# EXERCISE DESCRIPTION:
Summarize the passage on remarketing ads in two sentences.
EXTRACT section start
Even with the best conversion rates in the world, you won’t convert every visitor from your other PPC ad campaigns (search, shopping, display, video) into a lead or customer at first-pass. Let’s say you have a strong 10% conversion rate from click to customer – that still leaves 90% of the traffic you’re paying for as non-converted.
Do you just give up on that 90%? Of course not! You complement your other PPC campaigns with remarketing ads to bring users back to convert at the right moment. They just need a little convincing or reminding.
Remarketing is quite a broad term in the PPC space because it has so many different potential ways of being done. With Google Ads, you can target remarketing audiences via banner, video, text ad, or even Gmail ad campaign types. Facebook remarketing ads offer the same ability across its assorted platforms including Facebook, Instagram, WhatsApp, and Messenger.
Often the unsung hero of many online advertising initiatives, remarketing will quietly hoover up additional leads and customers for you 30, 60, or even 90 days after a user initially visits your site but fails to convert. As a remarketing ads agency, we see a lot of businesses miss out on this fantastic opportunity with their PPC strategy.
Remarketing was a relative late-comer to the PPC world, debuting in 2008 on Google Ads, eight years after Google launched AdWords. For the first year or two no-one really understood how it worked!
EXTRACT section end
DATA SUPPLIED section start
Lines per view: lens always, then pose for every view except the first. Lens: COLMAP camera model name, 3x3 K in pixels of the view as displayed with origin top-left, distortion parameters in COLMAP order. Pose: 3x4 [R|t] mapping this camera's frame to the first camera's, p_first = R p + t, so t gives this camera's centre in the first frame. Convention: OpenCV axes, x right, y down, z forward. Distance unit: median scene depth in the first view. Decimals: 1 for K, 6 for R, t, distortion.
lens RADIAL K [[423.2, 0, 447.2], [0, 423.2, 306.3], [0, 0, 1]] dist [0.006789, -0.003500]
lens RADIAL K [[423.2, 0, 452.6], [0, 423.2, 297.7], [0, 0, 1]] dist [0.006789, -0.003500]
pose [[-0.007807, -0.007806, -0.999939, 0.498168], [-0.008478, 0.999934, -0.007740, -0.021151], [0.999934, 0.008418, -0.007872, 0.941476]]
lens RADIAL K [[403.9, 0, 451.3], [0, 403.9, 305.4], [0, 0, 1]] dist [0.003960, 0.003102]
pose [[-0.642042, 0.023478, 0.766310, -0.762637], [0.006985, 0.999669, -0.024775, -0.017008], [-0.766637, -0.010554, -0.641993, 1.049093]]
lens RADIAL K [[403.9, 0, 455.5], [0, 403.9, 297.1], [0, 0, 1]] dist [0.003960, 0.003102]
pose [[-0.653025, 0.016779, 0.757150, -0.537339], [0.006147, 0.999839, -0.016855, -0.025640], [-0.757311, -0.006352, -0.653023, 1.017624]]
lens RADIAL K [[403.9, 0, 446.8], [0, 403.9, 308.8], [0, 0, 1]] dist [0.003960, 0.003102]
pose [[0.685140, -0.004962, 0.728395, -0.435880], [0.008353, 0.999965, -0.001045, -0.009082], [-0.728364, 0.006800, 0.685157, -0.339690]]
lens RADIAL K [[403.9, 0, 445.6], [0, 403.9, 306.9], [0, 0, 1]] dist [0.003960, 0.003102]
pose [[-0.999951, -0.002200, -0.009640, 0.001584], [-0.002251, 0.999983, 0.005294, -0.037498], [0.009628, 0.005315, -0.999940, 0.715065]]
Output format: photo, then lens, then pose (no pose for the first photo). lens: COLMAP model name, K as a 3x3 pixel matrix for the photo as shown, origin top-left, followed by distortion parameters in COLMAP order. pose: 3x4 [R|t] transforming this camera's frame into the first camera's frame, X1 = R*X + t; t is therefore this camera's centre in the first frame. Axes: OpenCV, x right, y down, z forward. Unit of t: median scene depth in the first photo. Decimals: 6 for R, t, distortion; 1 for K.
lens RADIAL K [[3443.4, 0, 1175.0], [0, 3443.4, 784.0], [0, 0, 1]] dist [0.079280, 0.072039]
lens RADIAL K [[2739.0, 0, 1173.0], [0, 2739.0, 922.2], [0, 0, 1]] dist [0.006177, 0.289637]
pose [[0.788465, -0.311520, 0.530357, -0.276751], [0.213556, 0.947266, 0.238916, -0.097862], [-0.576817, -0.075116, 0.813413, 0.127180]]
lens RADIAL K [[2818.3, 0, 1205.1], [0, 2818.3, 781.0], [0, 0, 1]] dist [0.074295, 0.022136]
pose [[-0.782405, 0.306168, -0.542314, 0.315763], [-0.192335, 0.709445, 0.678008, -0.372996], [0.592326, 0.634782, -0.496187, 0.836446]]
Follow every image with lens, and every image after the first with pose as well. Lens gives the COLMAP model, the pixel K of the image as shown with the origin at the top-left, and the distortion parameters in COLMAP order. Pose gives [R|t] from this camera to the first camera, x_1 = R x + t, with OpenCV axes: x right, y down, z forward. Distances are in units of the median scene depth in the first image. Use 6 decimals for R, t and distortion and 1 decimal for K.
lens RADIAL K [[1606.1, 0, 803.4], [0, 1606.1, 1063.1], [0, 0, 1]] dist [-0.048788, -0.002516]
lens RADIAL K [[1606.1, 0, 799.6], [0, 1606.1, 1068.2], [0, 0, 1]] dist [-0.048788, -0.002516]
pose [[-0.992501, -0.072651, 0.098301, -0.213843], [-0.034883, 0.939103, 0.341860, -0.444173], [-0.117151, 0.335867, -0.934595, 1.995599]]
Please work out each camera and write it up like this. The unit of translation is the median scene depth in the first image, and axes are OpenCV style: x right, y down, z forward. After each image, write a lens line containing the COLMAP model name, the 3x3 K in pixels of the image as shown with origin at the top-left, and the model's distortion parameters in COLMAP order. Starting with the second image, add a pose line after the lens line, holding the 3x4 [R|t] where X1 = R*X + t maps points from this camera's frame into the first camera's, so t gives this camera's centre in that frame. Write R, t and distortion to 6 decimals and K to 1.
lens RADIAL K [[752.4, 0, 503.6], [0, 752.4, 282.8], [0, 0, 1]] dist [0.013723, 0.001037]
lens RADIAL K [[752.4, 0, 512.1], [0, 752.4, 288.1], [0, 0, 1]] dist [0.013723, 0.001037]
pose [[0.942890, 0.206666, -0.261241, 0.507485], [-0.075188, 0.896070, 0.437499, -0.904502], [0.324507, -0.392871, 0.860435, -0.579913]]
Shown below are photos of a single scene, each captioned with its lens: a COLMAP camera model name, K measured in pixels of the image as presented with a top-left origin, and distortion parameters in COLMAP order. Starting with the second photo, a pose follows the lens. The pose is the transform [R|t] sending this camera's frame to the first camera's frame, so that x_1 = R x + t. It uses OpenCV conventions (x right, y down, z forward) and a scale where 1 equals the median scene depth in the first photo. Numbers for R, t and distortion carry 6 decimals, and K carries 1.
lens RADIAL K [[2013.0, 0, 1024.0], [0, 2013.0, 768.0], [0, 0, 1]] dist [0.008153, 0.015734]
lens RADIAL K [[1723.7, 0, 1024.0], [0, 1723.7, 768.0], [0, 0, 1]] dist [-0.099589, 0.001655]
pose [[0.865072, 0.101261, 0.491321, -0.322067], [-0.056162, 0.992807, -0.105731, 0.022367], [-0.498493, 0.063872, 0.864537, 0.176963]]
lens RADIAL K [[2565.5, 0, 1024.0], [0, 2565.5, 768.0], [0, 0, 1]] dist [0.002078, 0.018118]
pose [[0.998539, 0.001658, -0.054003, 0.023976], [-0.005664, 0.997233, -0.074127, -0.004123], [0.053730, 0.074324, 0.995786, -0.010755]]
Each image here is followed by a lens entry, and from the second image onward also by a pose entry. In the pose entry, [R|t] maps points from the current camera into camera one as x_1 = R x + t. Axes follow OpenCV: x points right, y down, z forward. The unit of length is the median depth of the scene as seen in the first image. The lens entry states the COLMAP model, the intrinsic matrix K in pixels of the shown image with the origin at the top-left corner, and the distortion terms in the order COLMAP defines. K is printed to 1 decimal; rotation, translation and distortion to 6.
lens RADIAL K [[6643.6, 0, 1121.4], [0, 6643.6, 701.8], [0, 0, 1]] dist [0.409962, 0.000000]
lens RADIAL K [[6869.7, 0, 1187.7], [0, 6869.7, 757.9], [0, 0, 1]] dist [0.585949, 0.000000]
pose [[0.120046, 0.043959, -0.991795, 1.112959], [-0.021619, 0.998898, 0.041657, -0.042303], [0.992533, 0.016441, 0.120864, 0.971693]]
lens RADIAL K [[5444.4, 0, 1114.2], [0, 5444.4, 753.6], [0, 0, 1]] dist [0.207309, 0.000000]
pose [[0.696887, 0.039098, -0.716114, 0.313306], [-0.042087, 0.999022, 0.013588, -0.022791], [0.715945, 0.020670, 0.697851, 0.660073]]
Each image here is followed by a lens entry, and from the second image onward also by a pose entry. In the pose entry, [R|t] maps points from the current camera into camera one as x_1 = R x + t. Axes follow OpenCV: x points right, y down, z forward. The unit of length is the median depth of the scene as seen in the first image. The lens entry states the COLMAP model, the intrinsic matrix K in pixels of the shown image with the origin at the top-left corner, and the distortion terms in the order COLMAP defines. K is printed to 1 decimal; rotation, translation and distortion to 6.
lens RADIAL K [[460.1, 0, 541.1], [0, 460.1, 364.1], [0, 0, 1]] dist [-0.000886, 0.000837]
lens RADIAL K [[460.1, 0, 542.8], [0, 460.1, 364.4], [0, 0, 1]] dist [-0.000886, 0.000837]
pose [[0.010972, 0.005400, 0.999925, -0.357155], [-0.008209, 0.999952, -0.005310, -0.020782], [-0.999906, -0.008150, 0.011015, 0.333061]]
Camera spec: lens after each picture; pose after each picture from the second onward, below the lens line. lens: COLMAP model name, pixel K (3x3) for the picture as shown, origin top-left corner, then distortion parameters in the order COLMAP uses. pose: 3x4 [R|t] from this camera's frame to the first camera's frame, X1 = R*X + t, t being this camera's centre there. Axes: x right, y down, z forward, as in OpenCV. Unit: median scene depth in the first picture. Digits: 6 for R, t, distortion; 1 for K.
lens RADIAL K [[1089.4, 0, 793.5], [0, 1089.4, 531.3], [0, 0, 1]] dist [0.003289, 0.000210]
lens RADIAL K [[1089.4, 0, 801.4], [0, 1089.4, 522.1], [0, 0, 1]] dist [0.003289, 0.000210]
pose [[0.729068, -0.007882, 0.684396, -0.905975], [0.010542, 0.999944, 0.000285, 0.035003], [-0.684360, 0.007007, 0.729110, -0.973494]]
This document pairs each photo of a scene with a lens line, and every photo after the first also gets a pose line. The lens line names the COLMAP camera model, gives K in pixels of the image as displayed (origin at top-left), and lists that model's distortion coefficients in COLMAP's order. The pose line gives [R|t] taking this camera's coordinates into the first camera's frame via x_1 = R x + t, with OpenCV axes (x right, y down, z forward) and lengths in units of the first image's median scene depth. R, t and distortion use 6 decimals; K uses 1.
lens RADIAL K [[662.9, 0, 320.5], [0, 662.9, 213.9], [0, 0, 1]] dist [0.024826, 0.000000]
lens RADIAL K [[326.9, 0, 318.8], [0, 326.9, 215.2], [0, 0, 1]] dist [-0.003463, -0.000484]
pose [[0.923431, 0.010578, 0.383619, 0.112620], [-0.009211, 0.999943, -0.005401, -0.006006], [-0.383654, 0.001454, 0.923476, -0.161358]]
DATA SUPPLIED section end
# YOUR RESPONSE:
Even a strong conversion rate leaves most paid PPC traffic unconverted, so remarketing ads complement other campaigns by bringing those users back to convert, sometimes 30, 60, or 90 days after their first visit. Remarketing can run through banner, video, text ad, or Gmail campaigns on Google Ads and across Facebook's platforms, and it debuted on Google Ads in 2008, eight years after AdWords launched.